Concurrent with publishing the list, the FDA is supposed to issue guidance for industry on best practices related to analytical testing for harmful nonfunctional constituents and detection limits.
Certificate of Analysis
Suppliers will be responsible for testing the material they sell to determine the level(s) of any nonfunctional ingredient(s). Then, within a year after the list and the testing criteria exist, suppliers must provide, PRIOR TO THE SALE of any cosmetic or ingredient, a certificate of analysis that includes:
- The levels of each such nonfunctional constituent present;
- Any analytical test used;
- The detection limits of any analytical test used to detect each such nonfunctional constituent; and
- Heavy metal testing results.
Again, this requirement will be a significant burden to small vendors unless there are provisions requiring the manufacturer of the cosmetic ingredient to perform the required tests.
Failure to comply makes the supplier liable for a civil penalty up to $10,000 per day. (Again, WOW!)
Adulterated or Misbranded Cosmetics
Under this bill, keeping records of the supply chain for any cosmetic and its ingredients becomes the responsibility of the brand owner. That is, the business that puts the product on the market (and is on the label as the responsible person/business).

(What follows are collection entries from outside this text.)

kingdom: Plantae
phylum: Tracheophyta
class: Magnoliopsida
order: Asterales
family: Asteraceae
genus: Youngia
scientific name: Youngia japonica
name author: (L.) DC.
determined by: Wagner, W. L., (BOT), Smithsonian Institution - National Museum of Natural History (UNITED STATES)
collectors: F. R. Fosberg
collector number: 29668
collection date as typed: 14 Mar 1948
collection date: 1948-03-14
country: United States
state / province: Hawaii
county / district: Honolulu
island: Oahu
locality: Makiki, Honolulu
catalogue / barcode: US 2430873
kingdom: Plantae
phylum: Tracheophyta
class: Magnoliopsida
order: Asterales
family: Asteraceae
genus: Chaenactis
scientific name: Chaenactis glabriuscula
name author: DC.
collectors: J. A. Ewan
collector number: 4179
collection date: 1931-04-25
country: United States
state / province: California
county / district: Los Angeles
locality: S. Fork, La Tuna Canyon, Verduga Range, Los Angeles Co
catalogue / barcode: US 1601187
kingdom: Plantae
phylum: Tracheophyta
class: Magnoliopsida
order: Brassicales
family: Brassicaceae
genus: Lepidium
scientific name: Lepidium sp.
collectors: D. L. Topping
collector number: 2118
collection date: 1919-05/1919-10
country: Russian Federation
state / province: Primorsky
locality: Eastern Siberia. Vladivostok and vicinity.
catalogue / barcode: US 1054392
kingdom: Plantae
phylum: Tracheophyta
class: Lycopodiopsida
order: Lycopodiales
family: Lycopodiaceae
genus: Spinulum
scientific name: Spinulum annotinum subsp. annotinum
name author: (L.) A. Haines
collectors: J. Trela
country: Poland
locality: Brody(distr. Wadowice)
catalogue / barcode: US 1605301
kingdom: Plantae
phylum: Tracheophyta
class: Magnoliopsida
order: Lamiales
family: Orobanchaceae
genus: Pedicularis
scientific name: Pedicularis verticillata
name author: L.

In the case that a cosmetic is found to be, or suspected of being, adulterated or misbranded the FDA would have the authority to request from the brand owner (and the brand owner must provide):
- The name and place of business of the manufacturer of the cosmetic and any supplier of an ingredient or raw material used in the manufacture of the cosmetic
- The name and place of business of any entity (including any retailer) to which the brand owner provided the cosmetic.
In order to comply with this part of the bill, even small businesses and handcrafters would have to keep accurate records of the supplier of every ingredient or raw material used in a cosmetic product. In a perfect world, that information would be tracked when you receive ingredients and your batch records would track when ingredients (with supplier data) are used, all as part of your good manufacturing practices. Even so, it’s still a LOT of work,
In addition, you’d have to keep a record of the name and place of business to which you sold or provided each cosmetic product.
Granted, it’s not likely that the FDA would come knocking on your door about an adulterated or misbranded product and ask for the information … but if they DID, you’d need to have it handy.
Again, a possibility of civil penalties of up to $10,000 per day for failure to comply – so it’s not something to take lightly.
Why Does It Matter
On the surface, this bill looks like it could be helpful to small businesses because it requires suppliers to provide safety information. That would be nice, and make it much easier to get and keep safety substantiation for your cosmetic products.
On the other hand, it would add significant record-keeping requirements for every small business making and/or selling cosmetic products.
Finally, it would add heavy burdens on suppliers, especially those specializing in selling smaller quantities of items to small businesses and handcrafters. Unless there are provisions for placing the responsibility for TESTING on manufacturers (not necessarily the low-level suppliers in the supply chain), it could be devastating.
And then, of course, there are the potential civil penalties!
Good news, though, is that there is a long way to go before this bill becomes even a problem to worry about. At present, it has been referred to the House Committee on Energy and Commerce.